__Task__: Please pick out every line in the material below that contains the string "CPNS", and copy each one.

Stored entries:
□ □ □

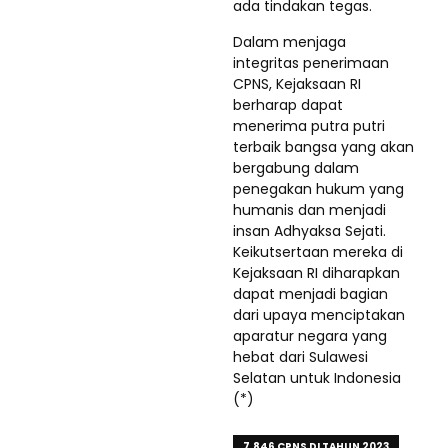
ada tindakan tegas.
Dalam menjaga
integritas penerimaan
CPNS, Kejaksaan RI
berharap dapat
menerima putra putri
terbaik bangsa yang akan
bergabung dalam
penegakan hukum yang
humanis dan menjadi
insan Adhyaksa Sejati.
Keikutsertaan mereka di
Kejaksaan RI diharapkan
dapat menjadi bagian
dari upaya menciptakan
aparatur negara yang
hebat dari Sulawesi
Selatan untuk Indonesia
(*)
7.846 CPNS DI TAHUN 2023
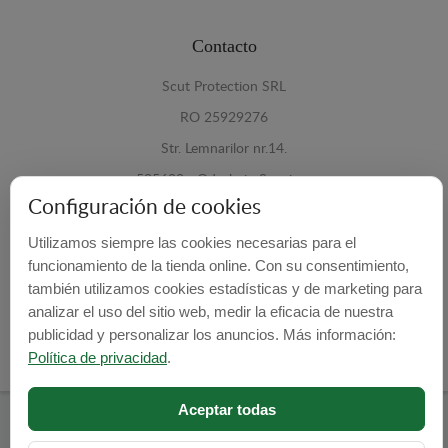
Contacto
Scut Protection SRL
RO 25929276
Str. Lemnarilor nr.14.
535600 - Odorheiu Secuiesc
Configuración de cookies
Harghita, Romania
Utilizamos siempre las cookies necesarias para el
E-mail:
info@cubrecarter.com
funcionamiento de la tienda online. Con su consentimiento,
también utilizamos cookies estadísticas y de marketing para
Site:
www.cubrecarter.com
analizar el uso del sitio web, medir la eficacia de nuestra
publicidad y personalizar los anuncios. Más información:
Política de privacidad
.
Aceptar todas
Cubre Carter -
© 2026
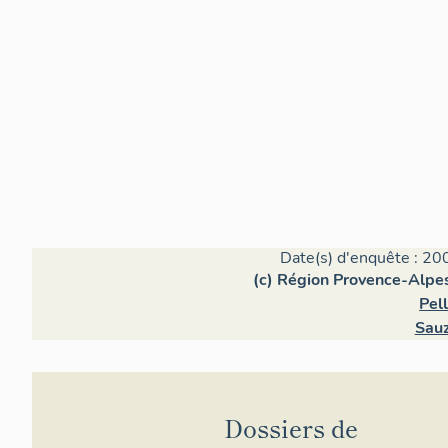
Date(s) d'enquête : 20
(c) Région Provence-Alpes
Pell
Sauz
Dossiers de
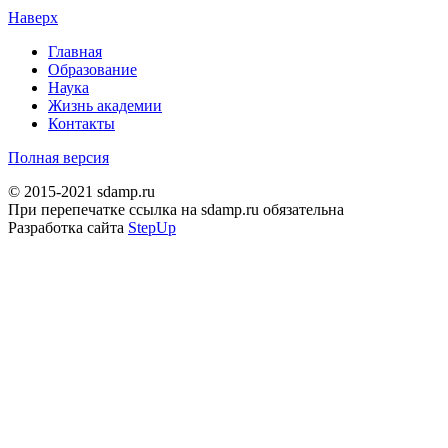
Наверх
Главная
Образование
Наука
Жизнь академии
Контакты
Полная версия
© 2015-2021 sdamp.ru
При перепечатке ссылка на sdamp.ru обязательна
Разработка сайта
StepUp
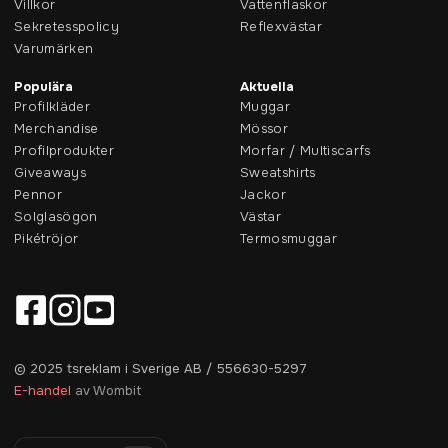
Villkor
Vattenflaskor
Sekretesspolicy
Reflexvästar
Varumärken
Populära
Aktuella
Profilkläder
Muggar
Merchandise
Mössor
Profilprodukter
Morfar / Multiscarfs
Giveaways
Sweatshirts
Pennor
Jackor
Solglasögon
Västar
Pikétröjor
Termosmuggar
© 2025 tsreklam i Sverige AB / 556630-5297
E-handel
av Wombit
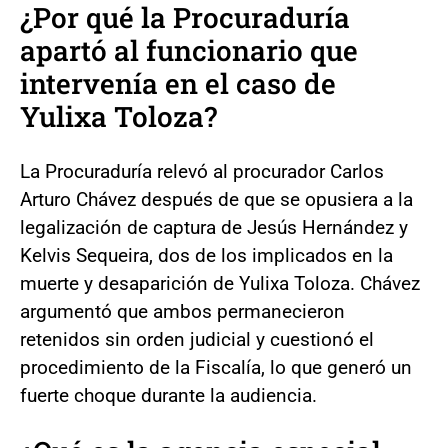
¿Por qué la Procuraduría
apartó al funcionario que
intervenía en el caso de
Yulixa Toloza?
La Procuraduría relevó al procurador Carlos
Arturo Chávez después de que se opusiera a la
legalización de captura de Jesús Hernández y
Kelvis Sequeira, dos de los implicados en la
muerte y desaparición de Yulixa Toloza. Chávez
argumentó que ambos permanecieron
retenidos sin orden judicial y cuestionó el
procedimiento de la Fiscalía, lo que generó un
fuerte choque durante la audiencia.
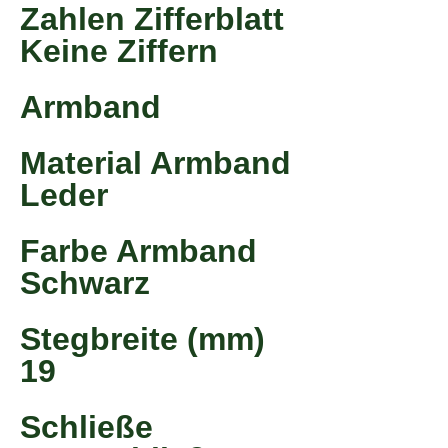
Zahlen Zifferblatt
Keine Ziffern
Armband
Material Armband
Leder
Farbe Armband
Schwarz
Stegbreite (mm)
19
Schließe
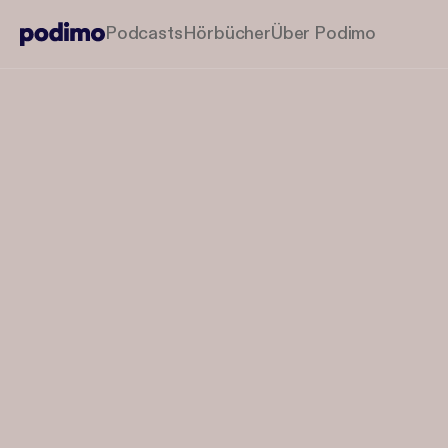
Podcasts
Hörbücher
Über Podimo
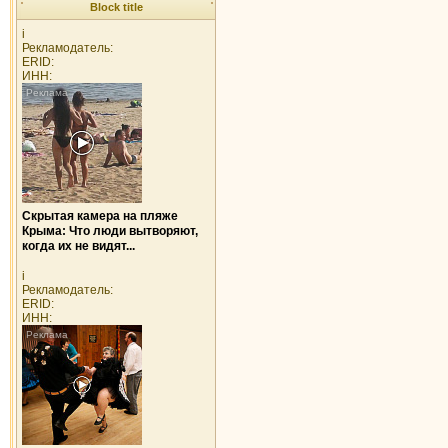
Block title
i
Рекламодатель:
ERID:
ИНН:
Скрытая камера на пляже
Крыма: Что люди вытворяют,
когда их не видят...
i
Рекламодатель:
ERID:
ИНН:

□ □ □

__Output below__:
CPNS, Kejaksaan RI
7.846 CPNS DI TAHUN 2023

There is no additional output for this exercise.